Geography isn't history: the numbers seem to indicate that focusing on a particular geography may actually make great business sense: 72 per cent of the country's 1.4 million internet connections are in the four metros; add Bangalore and Hyderabad to the sample and the figure goes up to 80 per cent. The smaller cities may not be able to sustain more than one ISP in the long run and the survivor will likely be the one with the deepest pockets as it could take some time to reach to magical break-even 50,000 figure. ''For long-term players it makes sense to be in small cities too,'' says Ramesh Ramanathan, President, Internet Access, Satyam Infoway.

Still, consolidation isn't such a bad idea. Mantra, for instance, has decided to freeze, for the time being, its presence to the eight cities in which it offers its services. Dataccess' now offers its service in just two cities-Delhi and Mumbai (it has 82,000 subscribers across both). And C. Sivasankaran's Dishnet DSL service focuses on the four metros and Pune. The emphasis on large cities could help these companies tap into advertising (almost all have a horizontal portal) and e-commerce revenues. Better still, their retail-ambitions fit perfectly into a B2B-plus-B2C model.

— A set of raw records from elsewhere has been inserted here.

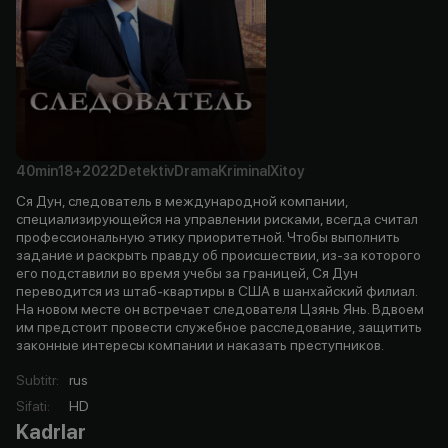
40min
18+
2022
Detektiv
Drama
Kriminal
Xitoy
Ся Дун, следователь в международной компании,
специализирующейся на управлении рисками, всегда считал
профессиональную этику приоритетной. Чтобы выполнить
задание и раскрыть правду об происшествии, из-за которого
его подставили во время учебы за границей, Ся Дун
переводится из штаб-квартиры в США в шанхайский филиал.
На новом месте он встречает следователя Цзянь Янь. Вдвоем
им предстоит провести служебное расследование, защитить
законные интересы компании и наказать преступников.
Subtitr
:
rus
Sifati
:
HD
Kadrlar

There's B2B here too: There's money to be made in B2B. Wipronet focuses exclusively on corporate connectivity; 70 per cent of Satyam's revenues arise from this; and Mantra is moving to a corporate-and-retail model. The emphasis on c-c isn't surprising: corporate customers need more bandwidth than retail customers, and will likely opt for value-added services like Virtual Private Networks (VPNs). The flip-side: companies insist on zero downtime, and guaranteeing this means the ISP will have to own and manage its own international gateway. Says Siddarth Ray, the Managing Director of now: ''It is important for a retail ISP to do corporate successfully.'' The logic? Retail customers consume bandwidth at night; business customers do so during the day; ergo, the two can share the same network. The only caveat: ISPs adopting this model need to tweak their last-mile access for corporate customers, allowing them broadband access as opposed to that of the dial-up variety.

The ISP Bandwagon
ISP Cities No of Subscribers Focus
VSNL 6 Cities 5.5 lakh Focus on pan-Indian presence, caters to retail, corporates equally
SIFY 46 Cities 5 lakh Focus on home access and public internet access, national player, corp services, & separate SBU
MANTRA 10 Cities 1.5 lakh Consolidating presence, focus
more on enterprise services in
selected cities
NETKRACKER 14 Cities N.A Focus on home access,
selected cities
BPLnet 9 Cities 70,000 Focus on both home and enterprises access, consolidating in south, will
be in selected cities
DISHNET 5 Cities N.A Focus on providing DSL access
to big cities
HCLInfinet 40 Cities 100,000 Focus on both home, enterprise segments, serious about being ASP, pan-Indian player
CALTIGER 25 Cities 515,000 Focus on mass audience, pan- Indian approach
NOW 2 Cities 82,000 Focus on metros, choose access quality and pay accordingly
*11 nodes by VSNL, 42 by DoT

There may be room for ASPs: it isn't happening yet, but companies like Satyam Infoway, HCL Infinet, and Bharti BT (Mantra) are looking seriously at the Application Service Provider model. That would require them to invest in data storage, and basic non-critical applications like inventory-, supply chain-, or payroll-management. Both small and medium enterprises that do not have the wherewithal to do this on their own, and large companies that believe their employees would be better off doing something far more critical, are potential customers for this kind of service. But the shift to an ASP-model won't be easy, believes P.G. Ponnapa, COO, Netkcracker: ''There needs to be radical shift in the attitude of corporates, and certainly better bandwidth quality for the ASP model to work.''

Other models will emerge as the economies of convergence force companies operating in one node of the telecom value to diversify into other nodes. That could open up opportunities to bundle services or subsidise one service offering with another. Or a wave of M&As could sweep through the domain, leaving the field clear for four of the five national level ISPs who will be left standing at the end of it all. Till either of these actually transpire, ISPs will continue trying everything they possibly can to break into the black.